§ **Exercise instructions**
Copy every line of the records below word for word, in the same order.

# Start of Provided data

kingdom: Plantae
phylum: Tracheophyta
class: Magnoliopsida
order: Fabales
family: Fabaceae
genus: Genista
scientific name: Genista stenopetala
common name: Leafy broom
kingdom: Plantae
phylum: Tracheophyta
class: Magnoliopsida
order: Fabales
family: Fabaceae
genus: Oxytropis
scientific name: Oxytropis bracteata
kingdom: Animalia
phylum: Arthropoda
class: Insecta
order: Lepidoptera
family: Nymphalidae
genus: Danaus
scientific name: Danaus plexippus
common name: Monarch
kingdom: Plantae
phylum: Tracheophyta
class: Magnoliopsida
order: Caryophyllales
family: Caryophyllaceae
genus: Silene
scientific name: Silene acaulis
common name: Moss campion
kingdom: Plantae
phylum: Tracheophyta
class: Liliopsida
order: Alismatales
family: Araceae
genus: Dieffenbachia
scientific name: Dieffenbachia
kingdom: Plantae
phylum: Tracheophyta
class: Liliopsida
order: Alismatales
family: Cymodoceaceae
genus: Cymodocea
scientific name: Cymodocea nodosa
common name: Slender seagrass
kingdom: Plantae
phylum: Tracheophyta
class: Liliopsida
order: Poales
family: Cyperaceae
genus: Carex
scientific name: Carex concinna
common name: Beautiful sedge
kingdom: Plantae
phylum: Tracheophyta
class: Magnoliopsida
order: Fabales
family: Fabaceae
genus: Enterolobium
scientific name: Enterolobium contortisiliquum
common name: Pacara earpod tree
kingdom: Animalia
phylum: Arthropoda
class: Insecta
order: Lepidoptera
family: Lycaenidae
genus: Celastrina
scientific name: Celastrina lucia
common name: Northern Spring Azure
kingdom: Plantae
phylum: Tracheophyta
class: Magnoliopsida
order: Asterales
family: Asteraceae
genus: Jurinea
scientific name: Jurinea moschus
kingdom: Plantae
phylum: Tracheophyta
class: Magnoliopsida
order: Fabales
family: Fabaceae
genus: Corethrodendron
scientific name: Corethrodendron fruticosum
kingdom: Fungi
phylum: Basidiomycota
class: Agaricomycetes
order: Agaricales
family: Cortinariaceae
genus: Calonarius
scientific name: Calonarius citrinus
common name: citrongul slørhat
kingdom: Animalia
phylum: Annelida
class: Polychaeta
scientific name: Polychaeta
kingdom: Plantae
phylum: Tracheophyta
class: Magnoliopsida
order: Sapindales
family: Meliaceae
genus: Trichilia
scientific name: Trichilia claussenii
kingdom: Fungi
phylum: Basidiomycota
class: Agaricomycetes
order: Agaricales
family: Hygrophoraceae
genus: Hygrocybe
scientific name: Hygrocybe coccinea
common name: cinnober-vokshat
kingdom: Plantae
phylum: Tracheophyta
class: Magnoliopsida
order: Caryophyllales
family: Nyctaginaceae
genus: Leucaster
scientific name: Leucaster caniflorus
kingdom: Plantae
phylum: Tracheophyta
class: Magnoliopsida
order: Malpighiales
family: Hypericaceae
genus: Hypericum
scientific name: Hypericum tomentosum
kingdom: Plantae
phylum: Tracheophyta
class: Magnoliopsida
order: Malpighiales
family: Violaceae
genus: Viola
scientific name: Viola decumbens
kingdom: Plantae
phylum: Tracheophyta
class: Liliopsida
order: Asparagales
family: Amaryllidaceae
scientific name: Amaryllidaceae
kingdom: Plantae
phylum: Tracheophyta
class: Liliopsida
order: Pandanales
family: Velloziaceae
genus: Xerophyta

# End of Provided data

§ **Answer to the problem**
kingdom: Plantae
phylum: Tracheophyta
class: Magnoliopsida
order: Fabales
family: Fabaceae
genus: Genista
scientific name: Genista stenopetala
common name: Leafy broom
kingdom: Plantae
phylum: Tracheophyta
class: Magnoliopsida
order: Fabales
family: Fabaceae
genus: Oxytropis
scientific name: Oxytropis bracteata
kingdom: Animalia
phylum: Arthropoda
class: Insecta
order: Lepidoptera
family: Nymphalidae
genus: Danaus
scientific name: Danaus plexippus
common name: Monarch
kingdom: Plantae
phylum: Tracheophyta
class: Magnoliopsida
order: Caryophyllales
family: Caryophyllaceae
genus: Silene
scientific name: Silene acaulis
common name: Moss campion
kingdom: Plantae
phylum: Tracheophyta
class: Liliopsida
order: Alismatales
family: Araceae
genus: Dieffenbachia
scientific name: Dieffenbachia
kingdom: Plantae
phylum: Tracheophyta
class: Liliopsida
order: Alismatales
family: Cymodoceaceae
genus: Cymodocea
scientific name: Cymodocea nodosa
common name: Slender seagrass
kingdom: Plantae
phylum: Tracheophyta
class: Liliopsida
order: Poales
family: Cyperaceae
genus: Carex
scientific name: Carex concinna
common name: Beautiful sedge
kingdom: Plantae
phylum: Tracheophyta
class: Magnoliopsida
order: Fabales
family: Fabaceae
genus: Enterolobium
scientific name: Enterolobium contortisiliquum
common name: Pacara earpod tree
kingdom: Animalia
phylum: Arthropoda
class: Insecta
order: Lepidoptera
family: Lycaenidae
genus: Celastrina
scientific name: Celastrina lucia
common name: Northern Spring Azure
kingdom: Plantae
phylum: Tracheophyta
class: Magnoliopsida
order: Asterales
family: Asteraceae
genus: Jurinea
scientific name: Jurinea moschus
kingdom: Plantae
phylum: Tracheophyta
class: Magnoliopsida
order: Fabales
family: Fabaceae
genus: Corethrodendron
scientific name: Corethrodendron fruticosum
kingdom: Fungi
phylum: Basidiomycota
class: Agaricomycetes
order: Agaricales
family: Cortinariaceae
genus: Calonarius
scientific name: Calonarius citrinus
common name: citrongul slørhat
kingdom: Animalia
phylum: Annelida
class: Polychaeta
scientific name: Polychaeta
kingdom: Plantae
phylum: Tracheophyta
class: Magnoliopsida
order: Sapindales
family: Meliaceae
genus: Trichilia
scientific name: Trichilia claussenii
kingdom: Fungi
phylum: Basidiomycota
class: Agaricomycetes
order: Agaricales
family: Hygrophoraceae
genus: Hygrocybe
scientific name: Hygrocybe coccinea
common name: cinnober-vokshat
kingdom: Plantae
phylum: Tracheophyta
class: Magnoliopsida
order: Caryophyllales
family: Nyctaginaceae
genus: Leucaster
scientific name: Leucaster caniflorus
kingdom: Plantae
phylum: Tracheophyta
class: Magnoliopsida
order: Malpighiales
family: Hypericaceae
genus: Hypericum
scientific name: Hypericum tomentosum
kingdom: Plantae
phylum: Tracheophyta
class: Magnoliopsida
order: Malpighiales
family: Violaceae
genus: Viola
scientific name: Viola decumbens
kingdom: Plantae
phylum: Tracheophyta
class: Liliopsida
order: Asparagales
family: Amaryllidaceae
scientific name: Amaryllidaceae
kingdom: Plantae
phylum: Tracheophyta
class: Liliopsida
order: Pandanales
family: Velloziaceae
genus: Xerophyta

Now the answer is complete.